* [Task details]
Your answer should reproduce every line of the material in which the word "processing" occurs.

__________

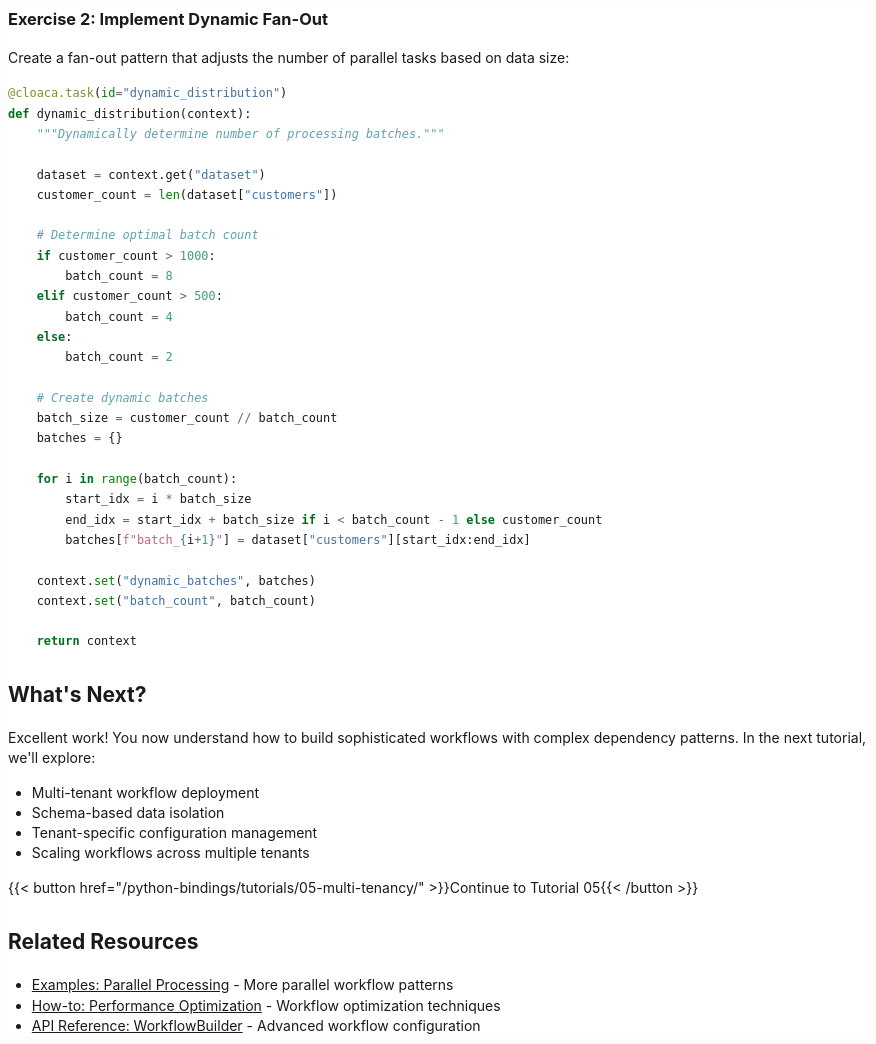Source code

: ### Exercise 2: Implement Dynamic Fan-Out

Create a fan-out pattern that adjusts the number of parallel tasks based on data size:

```python
@cloaca.task(id="dynamic_distribution")
def dynamic_distribution(context):
    """Dynamically determine number of processing batches."""

    dataset = context.get("dataset")
    customer_count = len(dataset["customers"])

    # Determine optimal batch count
    if customer_count > 1000:
        batch_count = 8
    elif customer_count > 500:
        batch_count = 4
    else:
        batch_count = 2

    # Create dynamic batches
    batch_size = customer_count // batch_count
    batches = {}

    for i in range(batch_count):
        start_idx = i * batch_size
        end_idx = start_idx + batch_size if i < batch_count - 1 else customer_count
        batches[f"batch_{i+1}"] = dataset["customers"][start_idx:end_idx]

    context.set("dynamic_batches", batches)
    context.set("batch_count", batch_count)

    return context
```

## What's Next?

Excellent work! You now understand how to build sophisticated workflows with complex dependency patterns. In the next tutorial, we'll explore:

- Multi-tenant workflow deployment
- Schema-based data isolation
- Tenant-specific configuration management
- Scaling workflows across multiple tenants

{{< button href="/python-bindings/tutorials/05-multi-tenancy/" >}}Continue to Tutorial 05{{< /button >}}

## Related Resources

- [Examples: Parallel Processing](/python-bindings/examples/parallel-processing/) - More parallel workflow patterns
- [How-to: Performance Optimization](/python-bindings/how-to-guides/performance-optimization/) - Workflow optimization techniques
- [API Reference: WorkflowBuilder](/python-bindings/api-reference/workflow-builder/) - Advanced workflow configuration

__________

* [Solution to this exercise]
    """Dynamically determine number of processing batches."""
- [Examples: Parallel Processing](/python-bindings/examples/parallel-processing/) - More parallel workflow patterns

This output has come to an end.